OKALOOSA ISLAND — Next winter, Okaloosa County officials anticipate having pedestrian crosswalks in front of each of the seven beach accesses along Santa Rosa Boulevard.
The estimated $280,000 crosswalks project is in the design phase and will be paid for with county half-cent sales tax revenue.
The beach accesses stand along the 2-mile stretch of Santa Rosa Boulevard between U.S. Highway 98 and Eglin Air Force Base property on Okaloosa Island. Several of the accesses already have a crosswalk.
Each of the planned crosswalks will have signs and include ADA-compliant landings, or ramps, on each end. Braille strips on the ramps will assist people who are visually impaired.

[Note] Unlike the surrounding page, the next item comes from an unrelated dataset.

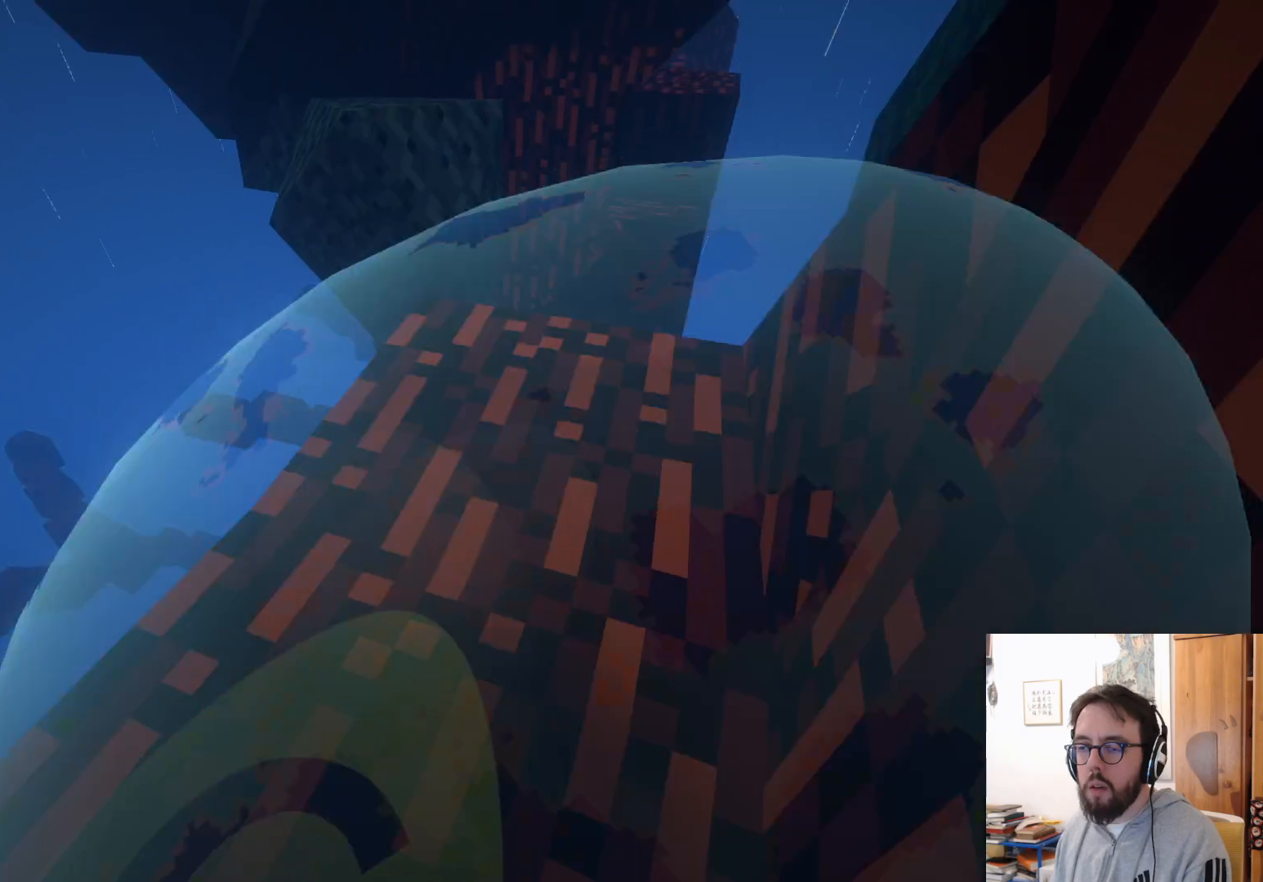
{"buttons": [], "left_stick": "center", "right_stick": "down-left", "events": [[183, "right_stick", "down-left"], [383, "left_stick", "center"]]}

And if enough money is available, button-activated, yellow flashing lights that alert drivers to crossing pedestrians also will be placed at each crosswalk, county Engineer Scott Bitterman said Wednesday.
That type of alert system is found on the Miracle Strip Parkway in downtown Fort Walton Beach.
The County Commission recently approved the crosswalks project, which was recommended by the county Infrastructure Surtax Advisory Committee.
With the committee and commission’s approval, various other upgrades totaling about $2.5 million in half-cent sales tax money later could be made to Santa Rosa Boulevard. They could include drainage improvements and road resurfacing.
In addition, Bitterman said the county has received a grant from the Florida Department of Transportation to pay for the design of a sidewalk that would run along the south, or Gulf, side of Santa Rosa Boulevard west of U.S. 98. Construction hasn’t been funded yet and there is no set timeline for the sidewalk to be built.
In another project, the beautification committee of the Okaloosa Island Leaseholders Association plans to make landscaping improvements to the medians along Santa Rosa Boulevard west of U.S. 98.
Crepe myrtles, wax myrtles and palms will be added to the medians, most of which are sparsely landscaped.
“We’re trying to get this done this summer,” Leaseholders Association President Dave Hancock said. “It’s not going to cost that much money: A couple of hundred bucks per tree.”
The association has funding for the new landscaping, which would be maintained by the county, Hancock said.
He praised the county for working with the Leaseholders Association and for making progress on the crosswalks project.
“We’ve pushed them to do that since they did all of those improvements to the access ways,” he said of the recent upgrades to to beach access Nos. 4, 5 and 6.
The county-led work included construction of elevated boardwalks and pavilions, permanent restrooms, paved parking lots, new stormwater systems and landscaping. Those upgrades were paid for with a little more than $1.7 million in county bed tax money.